• **Request 1**
Update the point correspondence listing from its first line through the line containing "Dot at: (210, 349)". Replace "dist" with "distance" and keep everything else the same.

• **Quoted text**
Refactor GrowableVocab to write file, ReadNGrams with iterator

lizhengdao · Apr 12, 2014 · a803f73 · a803f73
1 parent f0572c1
commit a803f73
Show file tree

Hide file tree

Showing 5 changed files with 32 additions and 49 deletions.
diff --git a/lm/builder/corpus_count.cc b/lm/builder/corpus_count.cc
@@ -38,41 +38,6 @@ struct VocabEntry {
 };
 #pragma pack(pop)
 
-const float kProbingMultiplier = 1.5;
-
-class VocabHandout {
-  public:
-    static std::size_t MemUsage(WordIndex initial_guess) {
-      return ngram::GrowableVocab::MemUsage(initial_guess);
-    }
-
-    VocabHandout(int fd, WordIndex initial_guess) :
-        backing_(initial_guess),
-        word_list_(fd) {
-      Lookup("<unk>"); // Force 0
-      Lookup("<s>"); // Force 1
-      Lookup("</s>"); // Force 2
-    }
-
-    WordIndex Lookup(const StringPiece &word) {
-      WordIndex old_size = backing_.Size();
-      WordIndex got = backing_.FindOrInsert(word);
-      if (got == old_size) {
-        word_list_ << word << '\0';
-      }
-      return got;
-    }
-
-    WordIndex Size() const {
-      return backing_.Size();
-    }
-
-  private:
-    ngram::GrowableVocab backing_;
-
-    util::FakeOFStream word_list_;
-};
-
 class DedupeHash : public std::unary_function<const WordIndex *, bool> {
   public:
     explicit DedupeHash(std::size_t order) : size_(order * sizeof(WordIndex)) {}
@@ -109,6 +74,10 @@ struct DedupeEntry {
   }
 };
 
+
+// TODO: don't have this here, should be with probing hash table defaults?
+const float kProbingMultiplier = 1.5;
+
 typedef util::ProbingHashTable<DedupeEntry, DedupeHash, DedupeEquals> Dedupe;
 
 class Writer {
@@ -202,7 +171,7 @@ float CorpusCount::DedupeMultiplier(std::size_t order) {
 }
 
 std::size_t CorpusCount::VocabUsage(std::size_t vocab_estimate) {
-  return VocabHandout::MemUsage(vocab_estimate);
+  return ngram::GrowableVocab::MemUsage(vocab_estimate);
 }
 
 CorpusCount::CorpusCount(util::FilePiece &from, int vocab_write, uint64_t &token_count, WordIndex &type_count, std::size_t entries_per_block, WarningAction disallowed_symbol)

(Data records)
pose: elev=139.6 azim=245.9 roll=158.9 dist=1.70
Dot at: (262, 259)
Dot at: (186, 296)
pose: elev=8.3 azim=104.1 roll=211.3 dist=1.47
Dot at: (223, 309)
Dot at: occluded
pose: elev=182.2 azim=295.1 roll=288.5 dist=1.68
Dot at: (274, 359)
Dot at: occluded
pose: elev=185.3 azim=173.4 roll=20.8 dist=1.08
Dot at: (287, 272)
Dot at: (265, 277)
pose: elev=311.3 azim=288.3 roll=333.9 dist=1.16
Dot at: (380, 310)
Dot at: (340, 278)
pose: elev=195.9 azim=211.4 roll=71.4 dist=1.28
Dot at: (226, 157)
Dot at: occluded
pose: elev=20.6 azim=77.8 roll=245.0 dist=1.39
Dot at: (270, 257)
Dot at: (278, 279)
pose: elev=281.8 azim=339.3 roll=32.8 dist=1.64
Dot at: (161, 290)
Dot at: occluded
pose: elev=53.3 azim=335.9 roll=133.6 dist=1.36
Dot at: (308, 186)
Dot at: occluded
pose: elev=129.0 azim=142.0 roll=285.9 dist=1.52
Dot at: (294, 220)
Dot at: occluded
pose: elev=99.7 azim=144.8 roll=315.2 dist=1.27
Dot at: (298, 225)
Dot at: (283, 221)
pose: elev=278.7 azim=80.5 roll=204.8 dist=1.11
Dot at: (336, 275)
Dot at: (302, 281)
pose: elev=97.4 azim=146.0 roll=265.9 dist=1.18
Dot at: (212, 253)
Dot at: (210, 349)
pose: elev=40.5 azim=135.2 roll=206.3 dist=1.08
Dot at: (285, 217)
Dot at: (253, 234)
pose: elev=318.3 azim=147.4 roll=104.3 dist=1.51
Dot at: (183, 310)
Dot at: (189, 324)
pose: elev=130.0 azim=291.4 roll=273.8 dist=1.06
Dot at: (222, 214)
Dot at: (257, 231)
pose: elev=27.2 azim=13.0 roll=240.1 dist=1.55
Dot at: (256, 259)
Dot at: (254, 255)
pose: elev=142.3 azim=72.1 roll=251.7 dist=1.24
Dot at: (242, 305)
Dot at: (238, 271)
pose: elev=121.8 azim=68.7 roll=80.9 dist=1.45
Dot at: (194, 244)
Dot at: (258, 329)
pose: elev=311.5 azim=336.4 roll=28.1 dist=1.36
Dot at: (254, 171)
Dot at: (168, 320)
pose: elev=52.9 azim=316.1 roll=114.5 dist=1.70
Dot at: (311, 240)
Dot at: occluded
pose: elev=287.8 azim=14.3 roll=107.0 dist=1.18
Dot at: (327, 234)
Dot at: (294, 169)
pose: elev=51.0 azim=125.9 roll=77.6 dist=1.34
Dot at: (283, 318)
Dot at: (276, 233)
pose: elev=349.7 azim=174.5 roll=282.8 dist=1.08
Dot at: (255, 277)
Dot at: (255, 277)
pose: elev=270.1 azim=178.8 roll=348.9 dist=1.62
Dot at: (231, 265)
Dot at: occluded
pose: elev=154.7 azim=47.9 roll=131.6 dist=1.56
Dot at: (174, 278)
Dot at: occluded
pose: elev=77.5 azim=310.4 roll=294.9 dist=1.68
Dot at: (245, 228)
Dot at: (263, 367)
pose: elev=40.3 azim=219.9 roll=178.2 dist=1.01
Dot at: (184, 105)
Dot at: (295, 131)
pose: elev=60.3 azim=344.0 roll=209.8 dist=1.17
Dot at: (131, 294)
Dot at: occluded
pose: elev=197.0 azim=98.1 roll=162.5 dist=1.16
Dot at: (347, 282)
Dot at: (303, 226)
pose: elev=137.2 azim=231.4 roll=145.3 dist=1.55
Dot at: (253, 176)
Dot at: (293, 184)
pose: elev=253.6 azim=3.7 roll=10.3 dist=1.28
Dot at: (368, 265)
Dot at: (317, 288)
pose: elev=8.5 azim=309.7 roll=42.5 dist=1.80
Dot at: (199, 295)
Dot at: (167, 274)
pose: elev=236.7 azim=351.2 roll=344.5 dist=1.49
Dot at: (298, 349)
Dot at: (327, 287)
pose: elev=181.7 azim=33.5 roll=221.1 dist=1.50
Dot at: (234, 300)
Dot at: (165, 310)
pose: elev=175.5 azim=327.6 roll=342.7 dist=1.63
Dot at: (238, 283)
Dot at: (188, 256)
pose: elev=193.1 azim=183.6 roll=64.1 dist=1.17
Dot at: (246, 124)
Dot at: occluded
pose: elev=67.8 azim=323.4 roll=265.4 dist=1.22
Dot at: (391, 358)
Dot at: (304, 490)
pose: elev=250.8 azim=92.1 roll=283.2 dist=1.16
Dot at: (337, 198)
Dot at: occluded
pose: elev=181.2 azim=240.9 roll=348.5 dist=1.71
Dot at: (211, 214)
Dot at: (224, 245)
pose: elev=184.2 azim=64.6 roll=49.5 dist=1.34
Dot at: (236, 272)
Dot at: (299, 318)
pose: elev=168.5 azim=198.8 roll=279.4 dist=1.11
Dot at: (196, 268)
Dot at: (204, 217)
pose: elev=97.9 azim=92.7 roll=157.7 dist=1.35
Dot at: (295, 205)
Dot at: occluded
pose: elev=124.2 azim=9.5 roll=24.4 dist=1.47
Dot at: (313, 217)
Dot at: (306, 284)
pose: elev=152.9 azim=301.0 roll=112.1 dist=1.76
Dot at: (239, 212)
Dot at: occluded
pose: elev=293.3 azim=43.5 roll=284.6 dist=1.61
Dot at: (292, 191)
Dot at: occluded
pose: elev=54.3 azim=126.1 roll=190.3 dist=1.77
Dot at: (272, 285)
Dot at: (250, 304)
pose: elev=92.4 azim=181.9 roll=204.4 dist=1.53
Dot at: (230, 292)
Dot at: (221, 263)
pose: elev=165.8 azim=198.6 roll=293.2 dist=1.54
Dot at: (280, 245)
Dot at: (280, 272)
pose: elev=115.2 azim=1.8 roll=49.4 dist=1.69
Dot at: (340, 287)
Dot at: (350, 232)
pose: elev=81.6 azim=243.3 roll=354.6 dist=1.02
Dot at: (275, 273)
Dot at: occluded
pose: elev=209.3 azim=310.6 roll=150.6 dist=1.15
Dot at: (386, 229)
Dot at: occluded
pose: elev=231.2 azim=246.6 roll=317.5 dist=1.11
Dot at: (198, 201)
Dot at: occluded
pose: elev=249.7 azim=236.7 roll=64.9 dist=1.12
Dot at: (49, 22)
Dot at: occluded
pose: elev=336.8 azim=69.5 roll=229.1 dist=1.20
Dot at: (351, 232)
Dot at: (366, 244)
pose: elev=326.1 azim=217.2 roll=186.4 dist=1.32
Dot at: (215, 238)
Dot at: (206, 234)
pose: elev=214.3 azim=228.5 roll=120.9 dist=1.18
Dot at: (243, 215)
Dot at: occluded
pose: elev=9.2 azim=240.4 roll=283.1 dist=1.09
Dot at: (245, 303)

• **Request 2**
According to the commit diff, how many files were changed, and how many additions and deletions did the change make?

• **Worked solution 1**
pose: elev=139.6 azim=245.9 roll=158.9 distance=1.70
Dot at: (262, 259)
Dot at: (186, 296)
pose: elev=8.3 azim=104.1 roll=211.3 distance=1.47
Dot at: (223, 309)
Dot at: occluded
pose: elev=182.2 azim=295.1 roll=288.5 distance=1.68
Dot at: (274, 359)
Dot at: occluded
pose: elev=185.3 azim=173.4 roll=20.8 distance=1.08
Dot at: (287, 272)
Dot at: (265, 277)
pose: elev=311.3 azim=288.3 roll=333.9 distance=1.16
Dot at: (380, 310)
Dot at: (340, 278)
pose: elev=195.9 azim=211.4 roll=71.4 distance=1.28
Dot at: (226, 157)
Dot at: occluded
pose: elev=20.6 azim=77.8 roll=245.0 distance=1.39
Dot at: (270, 257)
Dot at: (278, 279)
pose: elev=281.8 azim=339.3 roll=32.8 distance=1.64
Dot at: (161, 290)
Dot at: occluded
pose: elev=53.3 azim=335.9 roll=133.6 distance=1.36
Dot at: (308, 186)
Dot at: occluded
pose: elev=129.0 azim=142.0 roll=285.9 distance=1.52
Dot at: (294, 220)
Dot at: occluded
pose: elev=99.7 azim=144.8 roll=315.2 distance=1.27
Dot at: (298, 225)
Dot at: (283, 221)
pose: elev=278.7 azim=80.5 roll=204.8 distance=1.11
Dot at: (336, 275)
Dot at: (302, 281)
pose: elev=97.4 azim=146.0 roll=265.9 distance=1.18
Dot at: (212, 253)
Dot at: (210, 349)

• **Worked solution 2**
Five files were changed, with 32 additions and 49 deletions.